Space-borne gravitational-wave detectors as time-delayed differential dynamometers

The basic constituent of many space-borne gravitational missions, in particular, for interferometric gravitational-wave detectors, is the so-called “link” made out of a satellite sending an electromagnetic beam to a second satellite. We illustrate how, by measuring the time derivative of the frequency of the received beam, the link behaves as a differential, time-delayed dynamometer in which the effect of gravity is exactly equivalent to an effective differential force applied to the two satellites. We also show that this differential force gives an integrated measurement of curvature along the beam. Finally, we discuss how this approach can be implemented to benefit the data analysis of gravitational-wave detectors.

Figure 1

Space-time sketch of the congruence. The lines marked $e$ and $r$ represent the emitter and receiver space-time geodesics.

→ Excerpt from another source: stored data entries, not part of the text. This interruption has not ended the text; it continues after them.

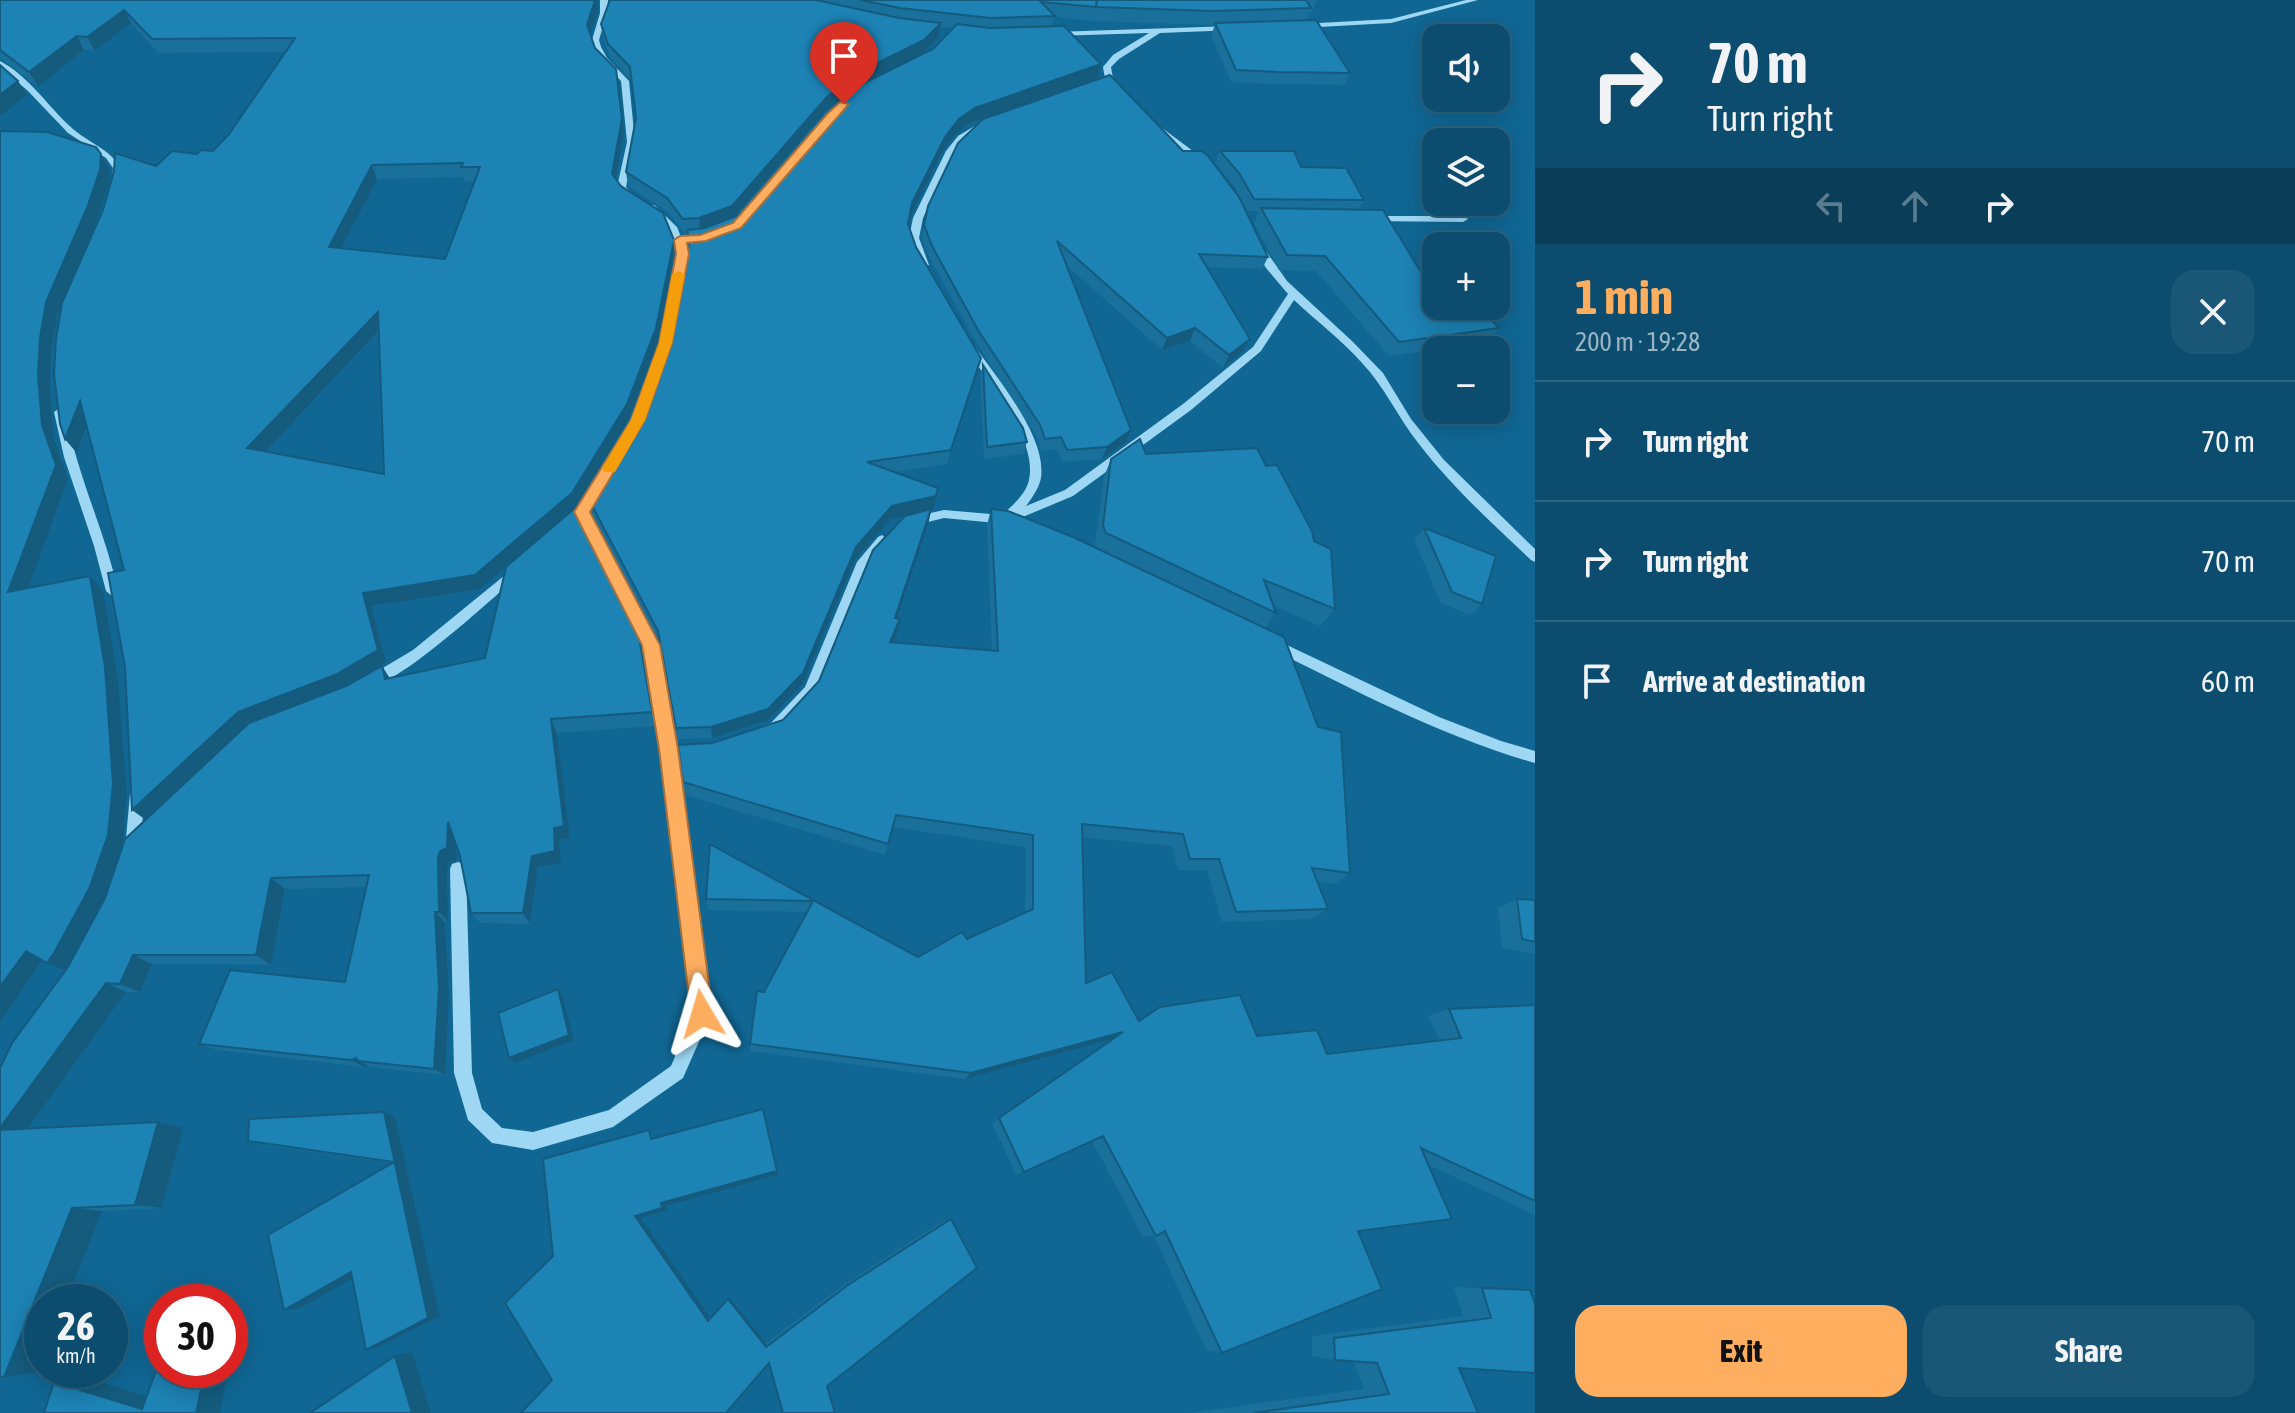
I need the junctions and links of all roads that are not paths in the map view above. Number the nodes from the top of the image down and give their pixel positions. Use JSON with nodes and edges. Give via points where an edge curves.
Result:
{"nodes":[{"id":1,"x":604,"y":0,"type":"edge"},
{"id":2,"x":1474,"y":0,"type":"edge"},
{"id":3,"x":1298,"y":26,"type":"edge"},
{"id":4,"x":1236,"y":28,"type":"edge"},
{"id":5,"x":1159,"y":30,"type":"junction"},
{"id":6,"x":1048,"y":34,"type":"edge"},
{"id":7,"x":0,"y":63,"type":"edge"},
{"id":8,"x":1127,"y":101,"type":"edge"},
{"id":9,"x":998,"y":117,"type":"edge"},
{"id":10,"x":1146,"y":119,"type":"edge"},
{"id":11,"x":1210,"y":167,"type":"edge"},
{"id":12,"x":112,"y":198,"type":"edge"},
{"id":13,"x":1366,"y":219,"type":"edge"},
{"id":14,"x":1463,"y":219,"type":"dead end"},
{"id":15,"x":1251,"y":230,"type":"edge"},
{"id":16,"x":929,"y":274,"type":"edge"},
{"id":17,"x":1292,"y":295,"type":"junction"},
{"id":18,"x":960,"y":330,"type":"edge"},
{"id":19,"x":59,"y":401,"type":"edge"},
{"id":20,"x":622,"y":446,"type":"edge"},
{"id":21,"x":606,"y":473,"type":"edge"},
{"id":22,"x":582,"y":512,"type":"junction"},
{"id":23,"x":1012,"y":523,"type":"junction"},
{"id":24,"x":552,"y":539,"type":"edge"},
{"id":25,"x":1535,"y":557,"type":"edge"},
{"id":26,"x":531,"y":558,"type":"edge"},
{"id":27,"x":115,"y":606,"type":"edge"},
{"id":28,"x":1262,"y":639,"type":"edge"},
{"id":29,"x":364,"y":686,"type":"edge"},
{"id":30,"x":750,"y":735,"type":"edge"},
{"id":31,"x":1535,"y":757,"type":"edge"},
{"id":32,"x":136,"y":782,"type":"edge"},
{"id":33,"x":145,"y":834,"type":"edge"},
{"id":34,"x":134,"y":845,"type":"junction"},
{"id":35,"x":129,"y":859,"type":"edge"},
{"id":36,"x":458,"y":869,"type":"edge"}],
"edges":[{"from":1,"to":20,"type":"street","via":[[596,38],[603,60],[625,81],[631,133],[621,187],[624,194],[671,222],[685,239],[666,343],[638,420]]},
{"from":2,"to":3,"type":"street","via":[[1391,21]]},
{"from":4,"to":5,"type":"street"},
{"from":5,"to":6,"type":"street"},
{"from":5,"to":8,"type":"street","via":[[1107,67],[1104,81]]},
{"from":7,"to":12,"type":"street","via":[[71,131],[109,156],[117,168]]},
{"from":9,"to":16,"type":"street","via":[[961,138],[949,153],[918,218],[914,238]]},
{"from":10,"to":11,"type":"street"},
{"from":13,"to":14,"type":"street"},
{"from":15,"to":17,"type":"street","via":[[1270,271]]},
{"from":17,"to":23,"type":"street","via":[[1257,349],[1187,407],[1069,493]]},
{"from":17,"to":25,"type":"street","via":[[1335,329],[1380,376],[1409,425],[1452,477]]},
{"from":18,"to":23,"type":"street","via":[[1034,457],[1036,477]]},
{"from":19,"to":27,"type":"street","via":[[63,439],[107,562]]},
{"from":21,"to":22,"type":"street"},
{"from":22,"to":24,"type":"street"},
{"from":22,"to":36,"type":"street","via":[[651,645],[676,749],[702,1014],[677,1072],[613,1118],[533,1141],[498,1137],[474,1114],[463,1073]]},
{"from":23,"to":30,"type":"street","via":[[944,514],[896,525],[863,562],[810,690],[775,728]]},
{"from":26,"to":29,"type":"street","via":[[418,654]]},
{"from":28,"to":31,"type":"street","via":[[1443,725]]},
{"from":32,"to":34,"type":"street"},
{"from":33,"to":34,"type":"street"},
{"from":34,"to":35,"type":"street"}]}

The solid line joining them represents the geodesic of the beam leaving the emitter at its proper time ${\tau }_e$ and reaching the receiver when its proper time is ${\tau }_r$. The dashed line represents the beam geodesics emitted at ${\tau }_e+d{\tau }_e$ and received at ${\tau }_r+d{\tau }_r$. A dashed arrow joins a point on the first beam geodesic with coordinates ${\xi }^{\mu }(\lambda ,{\tau }_r)$ to a point on the displaced beam geodesic with coordinates ${\xi }^{\mu }(\lambda ,{\tau }_r+d{\tau }_r)$. Also shown are the 4-velocities of emitter and receivers $v_e^{\mu }$ and $v_r^{\mu }$, the beam wave vector $k^{\mu }$, and $u^{\mu }=\partial {\xi }^{\mu }/\partial {\tau }_r$.